“We will own it” è una frase che nessuno avrebbe mai immaginato di poter sentire in quest’era post-coloniale. Perché il progetto di Donald Trump di evacuare Gaza e ricostruirla per farne la Riviera del Medio Oriente è un progetto genuinamente coloniale.
Genuinamente perché l’ambizione politico-imperialista è quasi offuscata da quella imprenditoriale. È Cecil Rhodes in purezza. Come quest’ultimo sognava di diventare ricco e costruire una ferrovia dall’Egitto al Capo, così Trump, più che parlare da uomo politico a capo di un impero, ieri si è mostrato per quello che veramente è: un imprenditore edile. Perché non ci sono risorse da depredare a Gaza, c’è solo da costruire.

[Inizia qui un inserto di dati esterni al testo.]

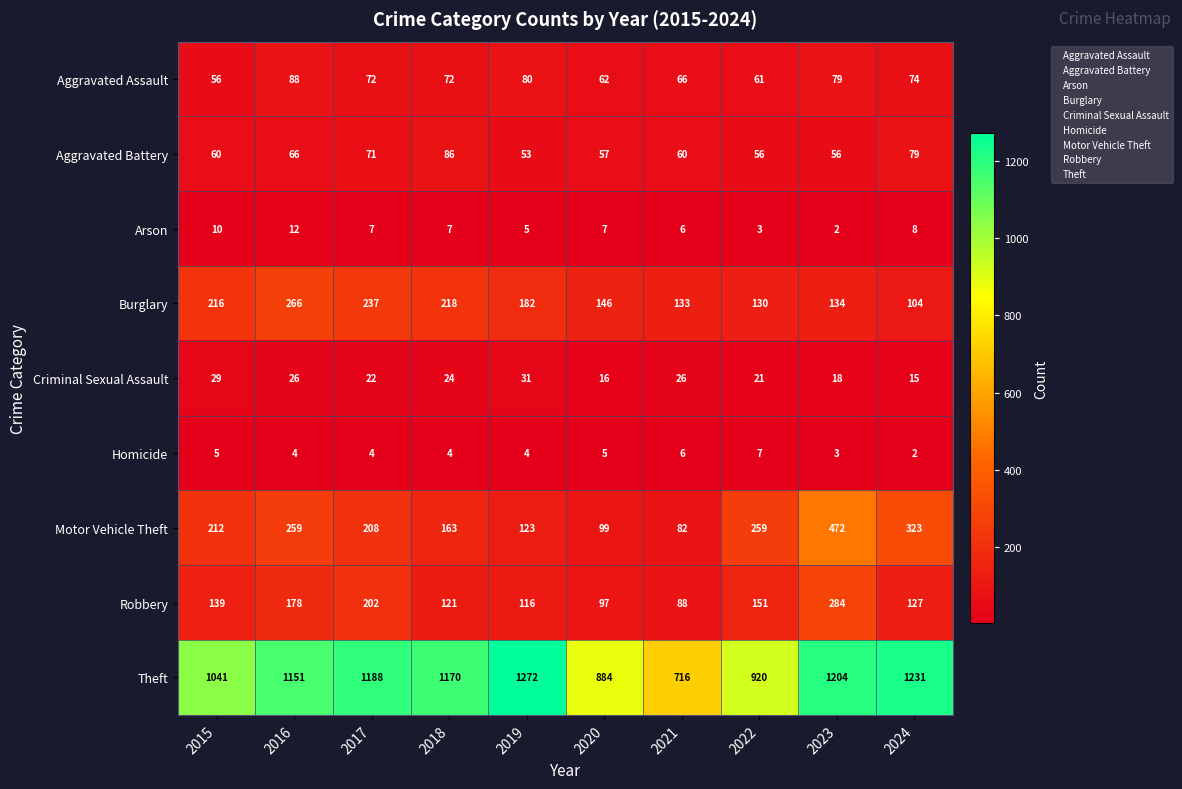

The Criminal Sexual Assault series shows 14 at 2017. True or false?

False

We will own it significa basta trattative multilaterali, basta accordi preliminari, basta affidarsi alle forze democratiche locali, basta anche al nation-building e all’esportazione della democrazia. Tutte queste cose hanno fallito. Perché si è visto che con certa gente la democrazia non funziona e si è capito che con certa gente non si possono avere rapporti se non di forza.
Gli americani avranno una base territoriale sul Mediterraneo senza chiedere il permesso a nessuno. Ed è una buona cosa.
Tempo fa scrissi che difendevo Israele perché Israele rappresenta “l’Occidente come era ieri e come oggi si vergogna di essere”. È dalla crisi di Suez del 1956 che l’Occidente si vergogna, fino a precipitare in quel cupio dissolvi di cui siamo testimoni. Forse oggi, grazie a Israele, ha iniziato a smettere di vergognarsi. We will own it.